Action item — Only the number is needed: the count of lines in the records with the word "ends".

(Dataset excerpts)
--

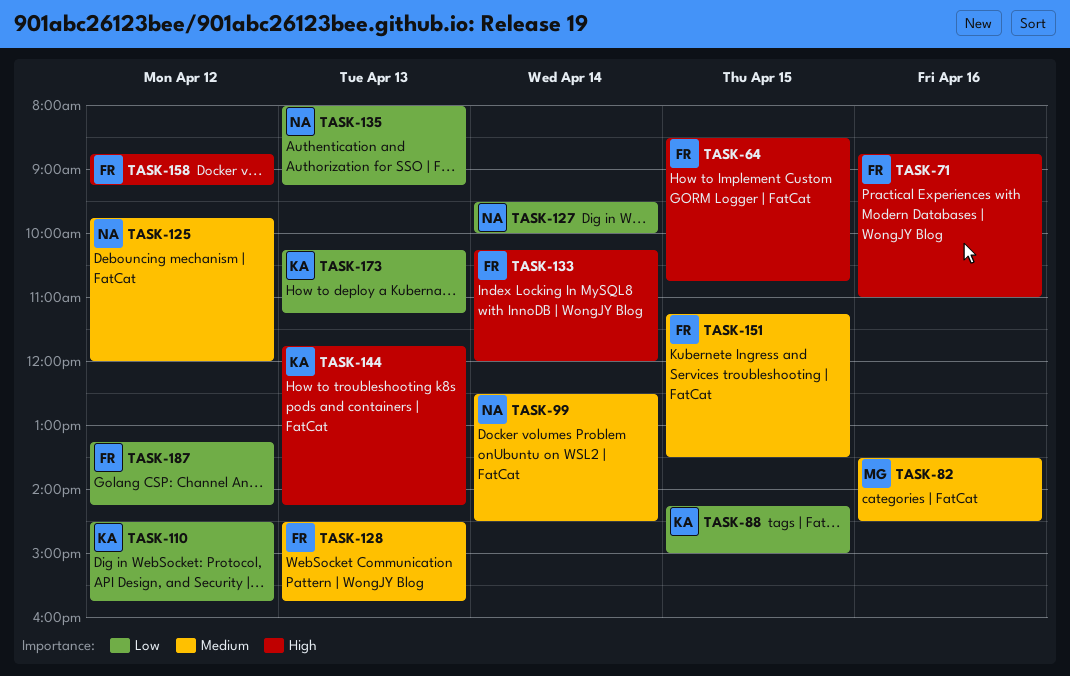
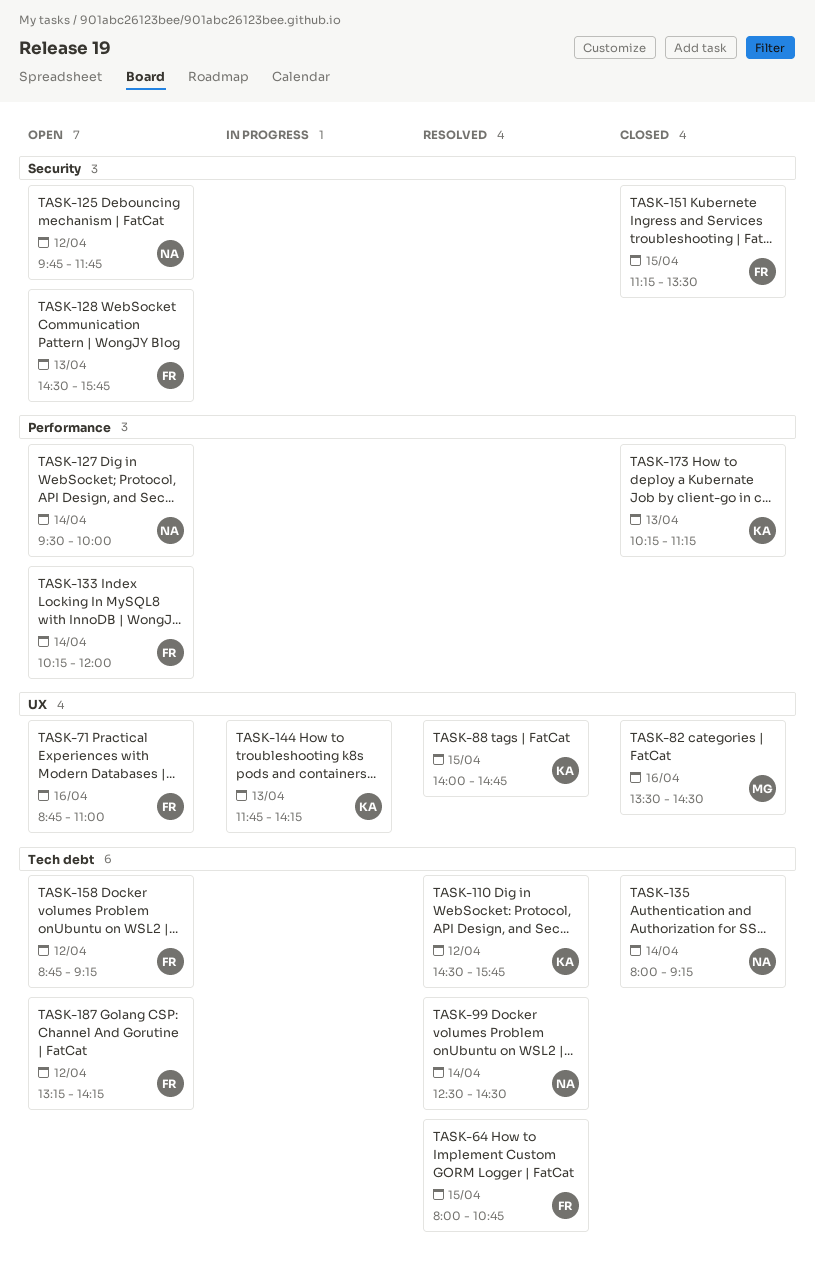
TASK-64, begins: 08:30 -> 08:00
TASK-88, begins: 14:15 -> 14:00
TASK-88, ends: 15:00 -> 14:45
TASK-125, ends: 12:00 -> 11:45
TASK-135, day: Apr 13 -> Apr 14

--

Written response — 2